While massive open online courses, or MOOCs, are still in their early days, the race has begun to integrate them into traditional colleges -- both by making them eligible for transfer credits and by putting them to use in introductory and remedial courses.

On Tuesday, the American Council on Education, the leading umbrella group for higher education, and Coursera, a Silicon Valley MOOC provider, announced a pilot project to determine whether some free online courses are similar enough to traditional college courses that they should be eligible for credit.

The council's credit-evaluation process will begin early next year, using faculty teams to begin to assess how much students who complete Coursera MOOCs have learned. Students who want to take the free classes for credit would have to pay a fee to take an identity-verified, proctored exam. If the faculty team deems the course worthy of academic credit, students who do well could pay for a transcript to submit to the college of their choice.

Colleges are not required to accept those credits, but similar transcripts are already accepted by 2,000 U.S. colleges and universities for training courses offered by the military or by employers.

Coursera, founded last year by two Stanford computer professors, Daphne Koller and Andrew Ng, has 33 university partners and nearly 2 million students who can earn certificates of completion but not academic credit for their work.

"I feel strongly that degrees are really valuable to people, and having MOOCs allow for credit down the line will increase the number of students with the confidence and wherewithal to complete degrees," Koller said. "If you're a random student from another country, what are your chances of being admitted to a university here? But if you can show you're a motivated student who's completing five courses and done well on the proctored exam, I think a university would pay attention."

The project is being watched closely by higher-education experts who expect MOOCs to broaden access to higher education and bring down the costs.

Also Tuesday, the Bill and Melinda Gates Foundation announced 13 grants, totaling more than $3 million, for MOOC research. The grants are intended to encourage the development of MOOCs in introductory courses, such as developmental math and writing, to see how they might be integrated into community colleges to bolster completion and to develop a pathway for MOOC transfer credit.

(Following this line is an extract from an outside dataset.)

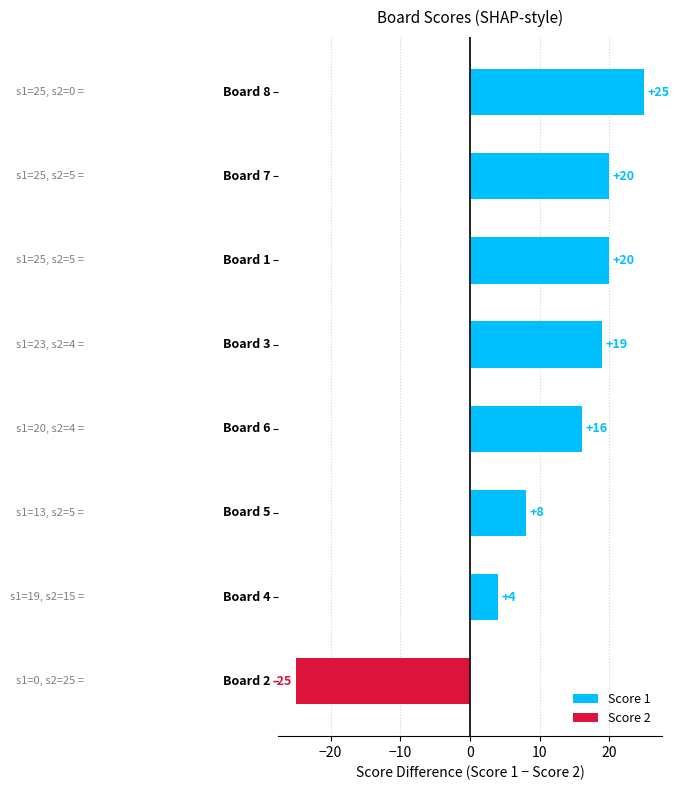

What is the smallest value displayed?

-25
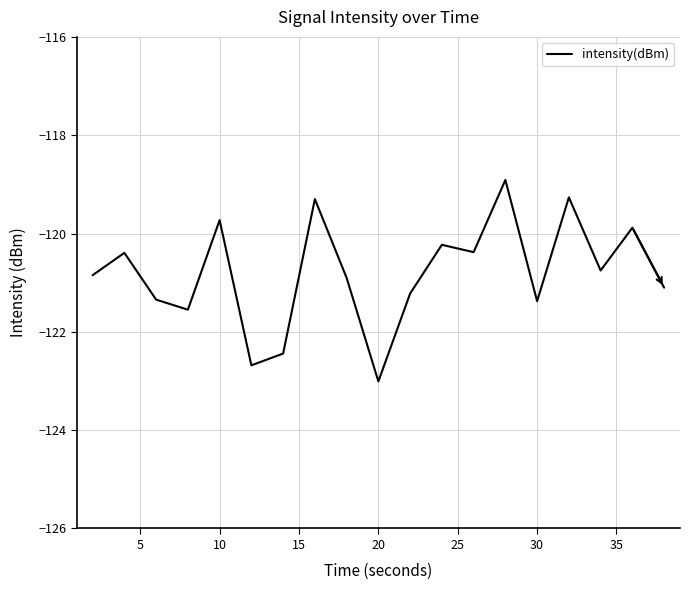

How many series are shown in this chart?

1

While there is some overlap between the Coursera project and the Gates grants, only four of the nine schools that received grants are putting their MOOCs on Coursera, while the others use different platforms.

The largest grants go to three groups -- ACE, Ithaka and the Association of Public and Land-Grant Universities -- that will explore the credit issue, consider a possible consortium for collaborating on digital courseware and research the University of Maryland's experience with MOOCs.